Problem details
For the records below, copy exactly the span that begins at the line containing "[528,60,623,69] RNA-later solution" and stops after the line containing "(541, 204) none -> [553,175,562,188] il", minus any pictures.

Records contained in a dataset
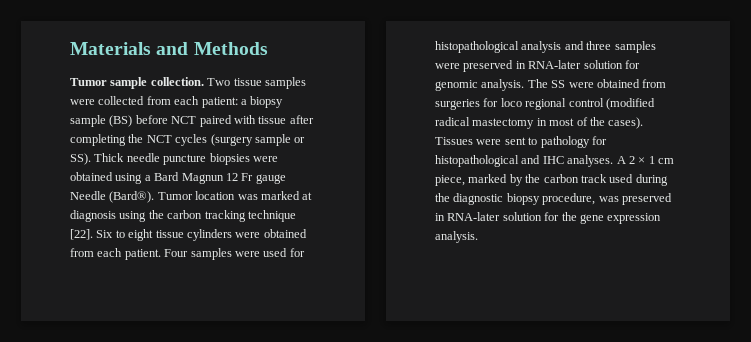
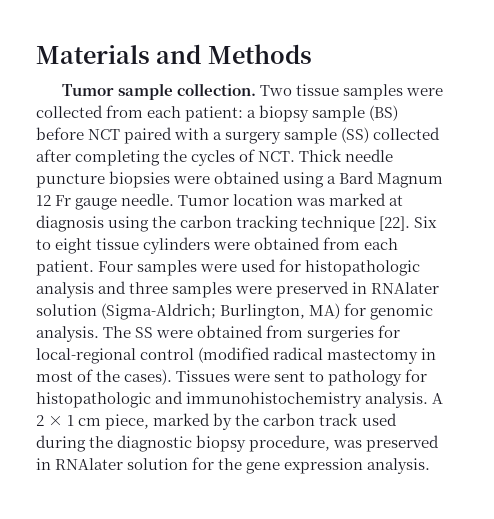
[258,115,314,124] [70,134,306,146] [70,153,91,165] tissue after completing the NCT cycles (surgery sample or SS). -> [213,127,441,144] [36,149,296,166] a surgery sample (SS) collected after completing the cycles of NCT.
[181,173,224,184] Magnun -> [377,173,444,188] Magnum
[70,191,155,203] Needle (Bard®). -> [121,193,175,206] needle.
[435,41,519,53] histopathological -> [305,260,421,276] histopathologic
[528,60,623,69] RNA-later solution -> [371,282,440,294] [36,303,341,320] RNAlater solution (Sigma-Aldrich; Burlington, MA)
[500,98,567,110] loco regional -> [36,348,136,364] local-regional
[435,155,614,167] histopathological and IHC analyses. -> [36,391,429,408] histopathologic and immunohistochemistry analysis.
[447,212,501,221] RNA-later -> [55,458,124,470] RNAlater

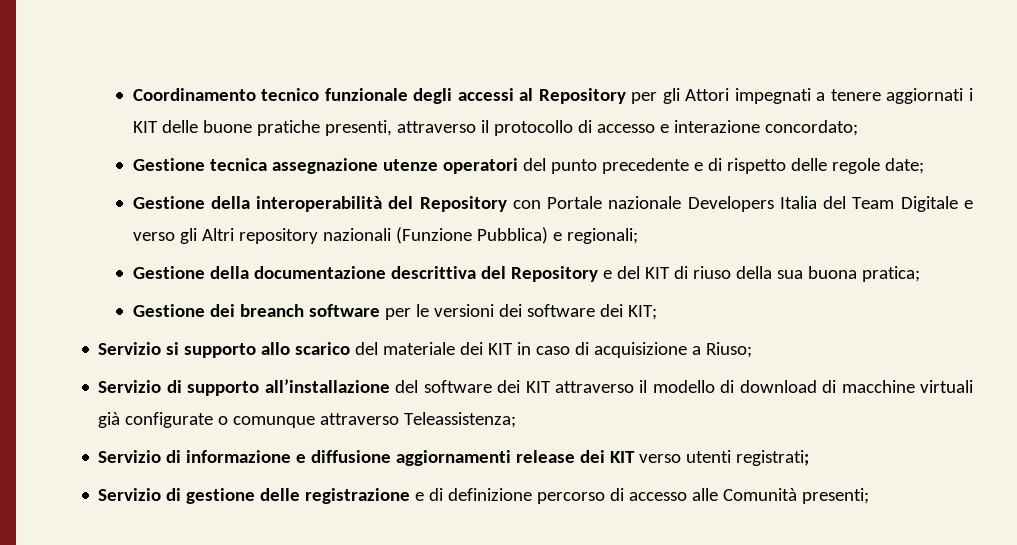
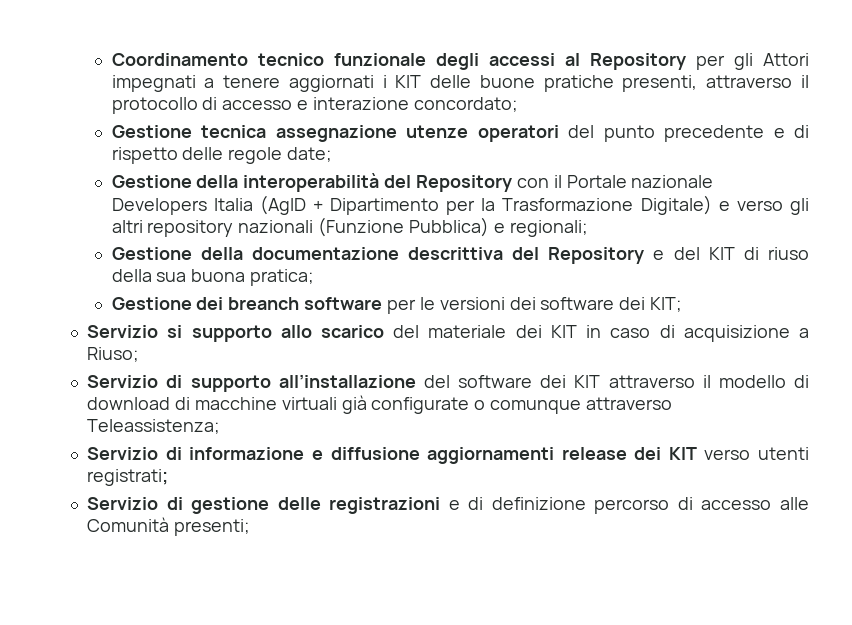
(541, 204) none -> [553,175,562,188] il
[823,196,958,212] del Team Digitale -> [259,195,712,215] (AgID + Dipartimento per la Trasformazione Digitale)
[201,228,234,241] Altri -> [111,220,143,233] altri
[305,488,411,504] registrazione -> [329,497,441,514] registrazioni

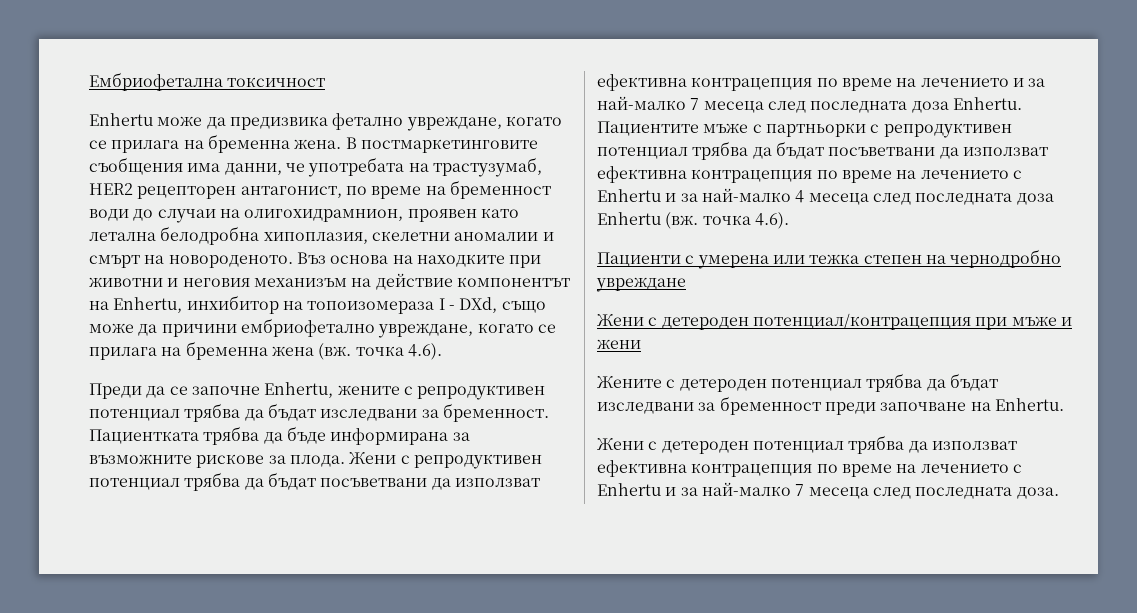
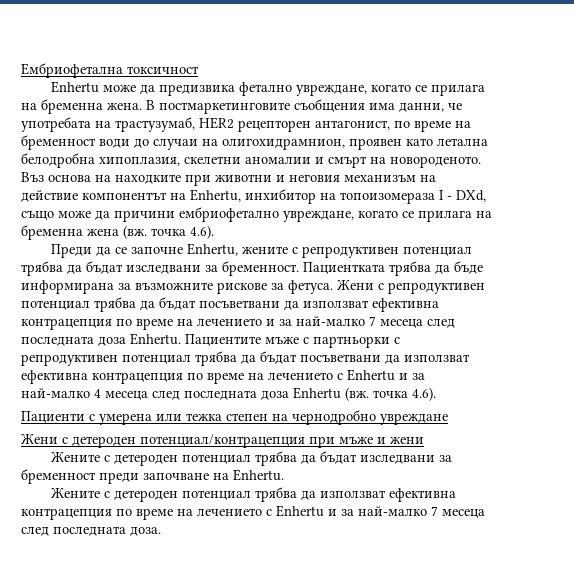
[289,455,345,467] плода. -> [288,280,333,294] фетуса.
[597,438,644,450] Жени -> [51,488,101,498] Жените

==

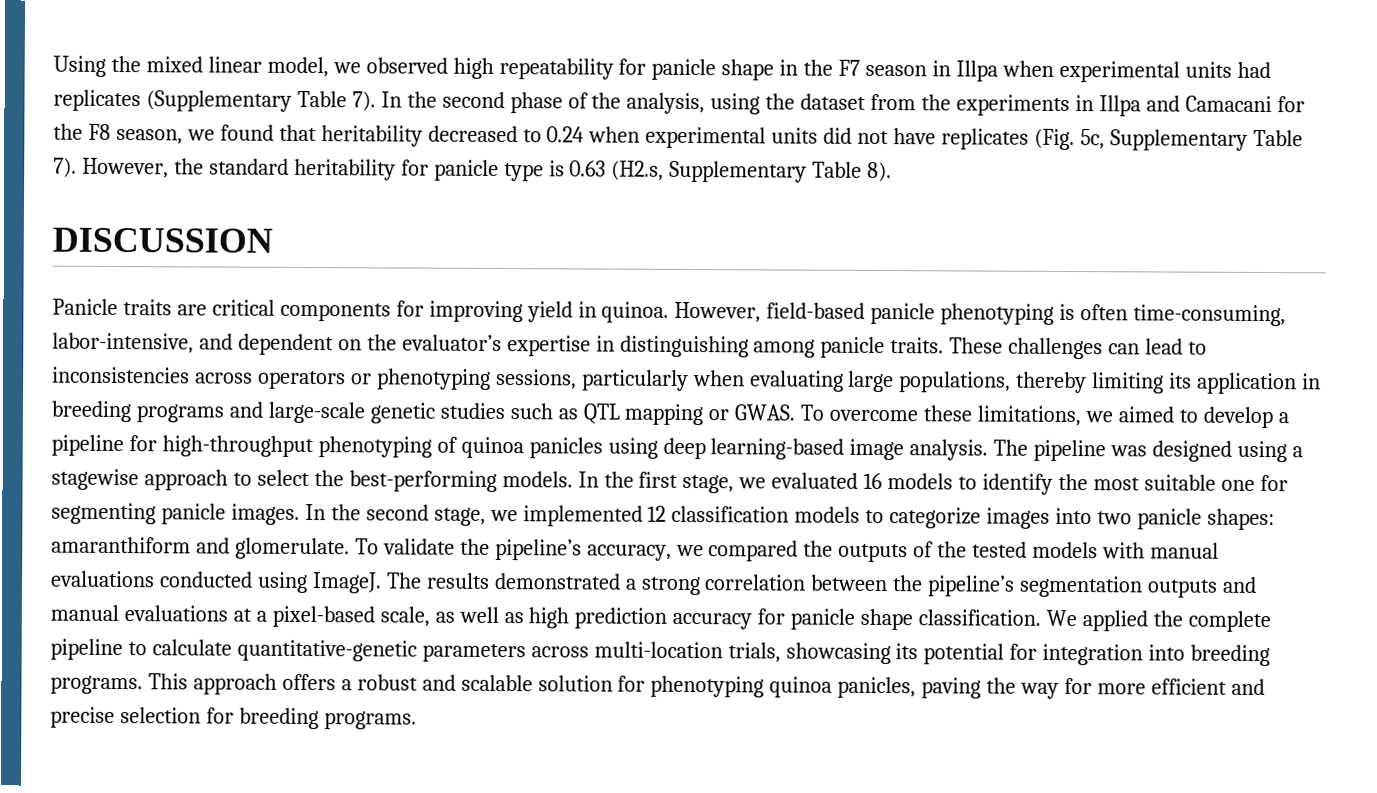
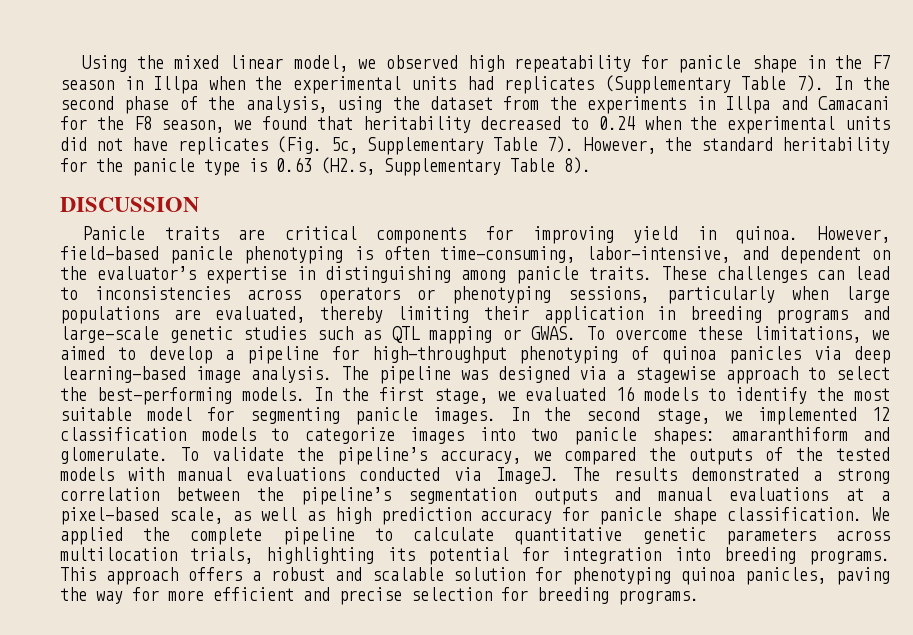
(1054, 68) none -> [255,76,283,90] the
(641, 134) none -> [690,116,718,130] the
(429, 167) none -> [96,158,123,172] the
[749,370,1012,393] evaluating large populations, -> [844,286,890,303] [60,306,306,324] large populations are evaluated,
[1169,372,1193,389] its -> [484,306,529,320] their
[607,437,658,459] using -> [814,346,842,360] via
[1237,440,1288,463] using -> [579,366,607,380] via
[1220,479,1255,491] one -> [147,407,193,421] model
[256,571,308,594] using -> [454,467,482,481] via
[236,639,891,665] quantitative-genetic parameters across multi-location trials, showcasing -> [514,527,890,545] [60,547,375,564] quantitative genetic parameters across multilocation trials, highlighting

--

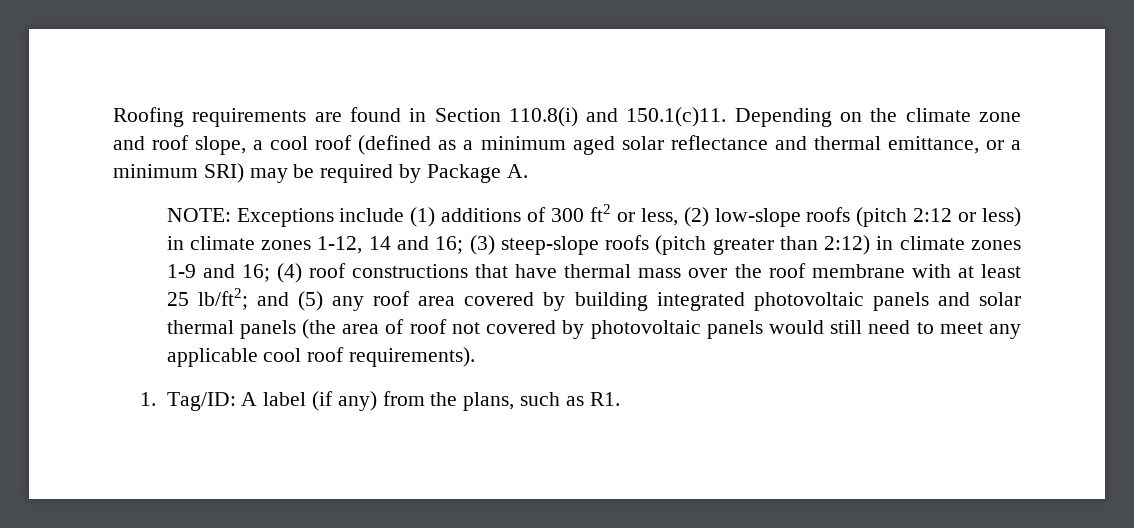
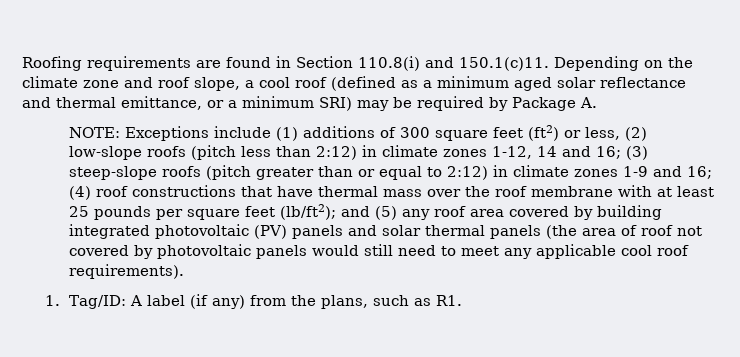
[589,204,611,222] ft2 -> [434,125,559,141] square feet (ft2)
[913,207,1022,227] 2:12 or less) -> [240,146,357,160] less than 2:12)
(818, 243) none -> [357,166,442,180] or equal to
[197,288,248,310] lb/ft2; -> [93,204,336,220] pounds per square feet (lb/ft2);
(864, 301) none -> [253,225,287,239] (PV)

The answer
[528,60,623,69] RNA-later solution -> [371,282,440,294] [36,303,341,320] RNAlater solution (Sigma-Aldrich; Burlington, MA)
[500,98,567,110] loco regional -> [36,348,136,364] local-regional
[435,155,614,167] histopathological and IHC analyses. -> [36,391,429,408] histopathologic and immunohistochemistry analysis.
[447,212,501,221] RNA-later -> [55,458,124,470] RNAlater

(541, 204) none -> [553,175,562,188] il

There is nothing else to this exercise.